Consider the implications and the innate responsibility the creation of a personality bears upon the sensitive balance of the elements of this world. His mind and heart compose a persona which can develop rightly or wrongly according to a great many factors, much of which is defined by imitation and automatic absorption from the conditions of the environment. In a crazy village, only crazy people live, of whom only crazy children can be raised. But of course, crazy is a judgment defined relative only to a preconceived, or natural and lawful, assumption of normality.

The average personality is an agent of exaggeration. To most, if not all, causes is paired an inappropriate expression of its effect. That is, a man stubs his toe and his instincts pang with pain. The physicality of this experience is justly paired. On the other hand, a man notices a negative glance from a stranger and his imagination roars with inner indignation.

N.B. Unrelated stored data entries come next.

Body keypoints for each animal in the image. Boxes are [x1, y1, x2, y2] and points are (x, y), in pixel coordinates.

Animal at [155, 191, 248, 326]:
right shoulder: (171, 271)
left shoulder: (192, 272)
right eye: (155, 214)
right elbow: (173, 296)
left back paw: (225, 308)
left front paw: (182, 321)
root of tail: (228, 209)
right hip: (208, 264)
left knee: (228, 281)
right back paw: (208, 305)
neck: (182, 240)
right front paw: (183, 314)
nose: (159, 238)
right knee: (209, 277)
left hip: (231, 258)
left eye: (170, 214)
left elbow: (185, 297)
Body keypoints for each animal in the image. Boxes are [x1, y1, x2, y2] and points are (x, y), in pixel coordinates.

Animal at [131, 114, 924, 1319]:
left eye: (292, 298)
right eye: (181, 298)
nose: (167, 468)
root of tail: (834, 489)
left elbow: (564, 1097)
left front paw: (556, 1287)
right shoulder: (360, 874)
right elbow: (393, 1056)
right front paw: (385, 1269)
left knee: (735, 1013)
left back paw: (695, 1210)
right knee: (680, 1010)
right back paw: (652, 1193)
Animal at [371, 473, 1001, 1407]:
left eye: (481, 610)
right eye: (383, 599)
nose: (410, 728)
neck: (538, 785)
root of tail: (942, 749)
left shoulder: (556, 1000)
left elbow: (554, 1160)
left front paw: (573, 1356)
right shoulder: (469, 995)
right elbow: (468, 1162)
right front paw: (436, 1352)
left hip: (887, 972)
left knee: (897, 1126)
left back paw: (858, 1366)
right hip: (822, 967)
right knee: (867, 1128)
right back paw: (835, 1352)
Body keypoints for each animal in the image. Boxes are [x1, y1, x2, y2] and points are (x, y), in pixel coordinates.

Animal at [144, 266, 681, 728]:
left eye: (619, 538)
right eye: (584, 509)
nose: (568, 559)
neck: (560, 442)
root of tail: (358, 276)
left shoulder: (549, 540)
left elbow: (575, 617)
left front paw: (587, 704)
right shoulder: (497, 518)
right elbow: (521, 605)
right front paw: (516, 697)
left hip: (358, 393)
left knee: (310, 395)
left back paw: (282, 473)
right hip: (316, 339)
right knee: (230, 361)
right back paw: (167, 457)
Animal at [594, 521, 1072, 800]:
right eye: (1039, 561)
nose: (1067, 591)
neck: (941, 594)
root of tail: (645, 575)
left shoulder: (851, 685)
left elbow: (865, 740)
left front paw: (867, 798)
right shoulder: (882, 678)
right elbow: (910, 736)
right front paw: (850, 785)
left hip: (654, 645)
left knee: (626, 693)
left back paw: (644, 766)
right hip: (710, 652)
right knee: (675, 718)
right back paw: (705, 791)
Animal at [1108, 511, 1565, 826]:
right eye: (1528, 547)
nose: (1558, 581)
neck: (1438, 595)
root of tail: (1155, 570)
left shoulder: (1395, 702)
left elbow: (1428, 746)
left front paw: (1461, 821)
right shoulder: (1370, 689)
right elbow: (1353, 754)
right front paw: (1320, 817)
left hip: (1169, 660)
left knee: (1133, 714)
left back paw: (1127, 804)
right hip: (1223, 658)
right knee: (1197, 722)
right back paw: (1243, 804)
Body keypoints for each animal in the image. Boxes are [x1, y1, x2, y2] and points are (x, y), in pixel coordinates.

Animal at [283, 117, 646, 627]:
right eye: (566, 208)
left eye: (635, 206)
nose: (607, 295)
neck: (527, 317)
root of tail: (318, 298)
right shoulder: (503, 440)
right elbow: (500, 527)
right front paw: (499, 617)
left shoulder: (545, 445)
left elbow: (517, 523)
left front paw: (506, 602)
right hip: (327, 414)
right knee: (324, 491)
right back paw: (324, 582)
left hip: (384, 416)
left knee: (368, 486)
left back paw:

If man be considered a storehouse of energy, his expenditures of emotion in the face of the trivial or imagined create an impression that he is a strange business, and one that is very badly managed.

One can wonder with great curiosity of the traditions of meditation that have come down to us from time past, rooted in the practice of non-thinking. A refusal to indulge in associations for a given time weakens this capacity for exaggeration, if not only momentarily, by slowing down the wheels of a man’s personality. The latter is made passive, while the experience of this moment is granted primacy. In such a state, be it minutes or hours, the entire psychology of a man is brought closer to the natural sync that the rest of nature already enjoys. Man, it seems, is made in such a way in these complicated modern times as to be a creature in need of both unlearning and relearning the obvious.